Building on What You’ve Seen So Far
In the following example we’ll put ourselves in the shoes of someone who needs to evaluate data from multiple regions. Instead of handling things individually we can use do.call on rbind to join every data frame together.
ourData1 <- data.frame(Region=c(‘One’, ‘Two’, ‘Three’,’Four’),
Change=c(5, 10, 15, 20))
ourData2 <- data.frame(Region=c(‘Five’, ‘Six’, ‘Seven’, ‘Eight’),
Change=c(25, 30, 35, 40))
ourData3 <- data.frame(Region=c(‘Nine’, ‘Ten’, ‘Eleven’, ‘Twelve’),
Change=c(45, 50, 55, 60))
ourData4 <- data.frame(Region=c(‘Thirteen’, ‘Fourteen’, ‘Fifteen’, ‘Twenty’),
Change=c(65, 70, 75, 80))
ourList <- list(ourData1, ourData2, ourData3, ourData4)
ourResult <- do.call(rbind, ourList)
print(ourResult)
We begin by creating four ourData data frames. Each consists of four regions and four changes. All of these frames are then assigned to ourList as a vector of the lists type. Now that all of our data is set up in a collection we can use it as the argument name to pass within a do.call. The function sends ourList data to rbind. And rbind, in turn, assigns the returned data to ourResult.
Now try changing the ourResult assignment to the following.
ourResult <- rbind (ourList)
This one change shows how significant a difference do.call can make in the larger scope of argument evaluation. When we pass the argument name to R bind we’re essentially telling it to act on the list itself rather than the contents of the list. Whereas with do.call we’re working with the contents of the list rather than the list as a distinct entity.

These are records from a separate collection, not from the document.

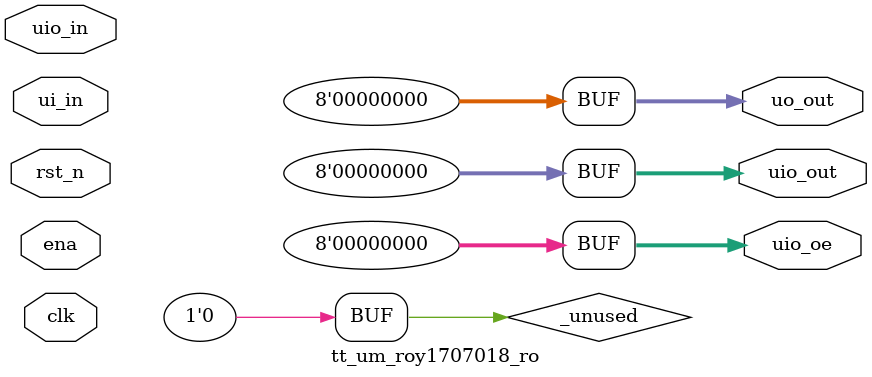
<source format=v>
/*
 * Copyright (c) 2024 Your Name
 * SPDX-License-Identifier: Apache-2.0
 */

`default_nettype none

module tt_um_roy1707018_ro (

	      // Include power ports for the Gate Level test:
`ifdef GL_TEST
      .VPWR(vpwr),
      .VGND(vgnd),
`endif
    input  wire [7:0] ui_in,    // Dedicated inputs (we'll use ui_in[1:0] for mux control)
    output wire [7:0] uo_out,   // Dedicated outputs (8-bit output of time count)
    input  wire [7:0] uio_in,   // IOs: Input path
    output wire [7:0] uio_out,  // IOs: Output path
    output wire [7:0] uio_oe,   // IOs: Enable path (active high: 0=input, 1=output)
    input  wire       ena,      // Don't use (used for power gating)
    input  wire       clk,      // System clock
    input  wire       rst_n     // Active-low reset
);


     // Signals to activate the ring oscillators and store their outputs
    wire [15:0] ro1_out;   // Output from the first 32 ROs
    wire [15:0] ro2_out;   // Output from the second 32 ROs

    // Instantiate the ro_only module
    ring_osc_buffer u_ro_only (
        .rst_n(rst_n),
        .clk(clk),
        .ro_activate_1(ui_in[0]),  // Use ui_in[0] to activate RO1 set
        .ro_activate_2(ui_in[1]),  // Use ui_in[1] to activate RO2 set
        .ro1_out(ro1_out),
        .ro2_out(ro2_out)
    );

    // Output the selected 8 bits to uo_out
   // assign uo_out = selected_count;
    assign uo_out[7:0] = 8'b0;
    assign uio_out = 0;
    assign uio_oe = 0;


  // List all unused inputs to prevent warnings
  wire _unused = &{ena, uio_in, 1'b0};







endmodule

</source>
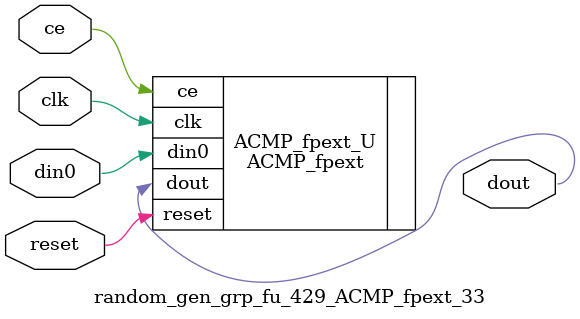
<source format=v>

`timescale 1 ns / 1 ps
module random_gen_grp_fu_429_ACMP_fpext_33(
    clk,
    reset,
    ce,
    din0,
    dout);

parameter ID = 32'd1;
parameter NUM_STAGE = 32'd1;
parameter din0_WIDTH = 32'd1;
parameter dout_WIDTH = 32'd1;
input clk;
input reset;
input ce;
input[din0_WIDTH - 1:0] din0;
output[dout_WIDTH - 1:0] dout;



ACMP_fpext #(
.ID( ID ),
.NUM_STAGE( 2 ),
.din0_WIDTH( din0_WIDTH ),
.dout_WIDTH( dout_WIDTH ))
ACMP_fpext_U(
    .clk( clk ),
    .reset( reset ),
    .ce( ce ),
    .din0( din0 ),
    .dout( dout ));

endmodule

</source>
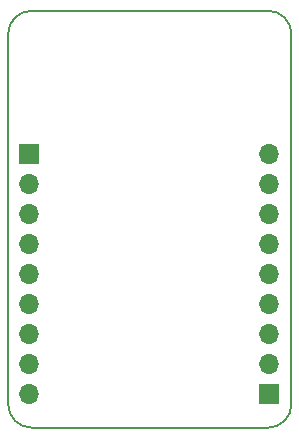
<source format=gbr>
G04 #@! TF.GenerationSoftware,KiCad,Pcbnew,5.1.6-c6e7f7d~86~ubuntu20.04.1*
G04 #@! TF.CreationDate,2020-05-17T01:15:33+03:00*
G04 #@! TF.ProjectId,BRK-SSOP-18-6x7.4-P0.8,42524b2d-5353-44f5-902d-31382d367837,v1.1*
G04 #@! TF.SameCoordinates,Original*
G04 #@! TF.FileFunction,Soldermask,Bot*
G04 #@! TF.FilePolarity,Negative*
%FSLAX46Y46*%
G04 Gerber Fmt 4.6, Leading zero omitted, Abs format (unit mm)*
G04 Created by KiCad (PCBNEW 5.1.6-c6e7f7d~86~ubuntu20.04.1) date 2020-05-17 01:15:33*
%MOMM*%
%LPD*%
G01*
G04 APERTURE LIST*
G04 #@! TA.AperFunction,Profile*
%ADD10C,0.150000*%
G04 #@! TD*
%ADD11O,1.700000X1.700000*%
%ADD12R,1.700000X1.700000*%
G04 APERTURE END LIST*
D10*
X53000000Y-83300000D02*
G75*
G02*
X51000000Y-81300000I0J2000000D01*
G01*
X75000000Y-81300000D02*
G75*
G02*
X73000000Y-83300000I-2000000J0D01*
G01*
X73000000Y-48000000D02*
G75*
G02*
X75000000Y-50000000I0J-2000000D01*
G01*
X51000000Y-50000000D02*
G75*
G02*
X53000000Y-48000000I2000000J0D01*
G01*
X73000000Y-83300000D02*
X53000000Y-83300000D01*
X75000000Y-50000000D02*
X75000000Y-81300000D01*
X53000000Y-48000000D02*
X73000000Y-48000000D01*
X51000000Y-81300000D02*
X51000000Y-50000000D01*
D11*
X73120000Y-60100000D03*
X73120000Y-62640000D03*
X73120000Y-65180000D03*
X73120000Y-67720000D03*
X73120000Y-70260000D03*
X73120000Y-72800000D03*
X73120000Y-75340000D03*
X73120000Y-77880000D03*
D12*
X73120000Y-80420000D03*
X52800000Y-60100000D03*
D11*
X52800000Y-62640000D03*
X52800000Y-65180000D03*
X52800000Y-67720000D03*
X52800000Y-70260000D03*
X52800000Y-72800000D03*
X52800000Y-75340000D03*
X52800000Y-77880000D03*
X52800000Y-80420000D03*
M02*

</source>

How arguments are passed to functions can seem like a subtle point at first glance. But as you can see, it has larger-scale consequences. And it’s often an effect that can go unnoticed in your code as it won’t always raise an error. If you think back to our earlier examples you’ll recall that we touched on the subject of lazy evaluation.
The issue of argument interpretation factors in with the current example in a similar way. R does a good job of preventing operations on incompatible data types. But there are issues related to the interpreter design which can let problems with data incompatibility slip through the cracks. Functions like do.call can help ensure code remains resistant to those types of issues.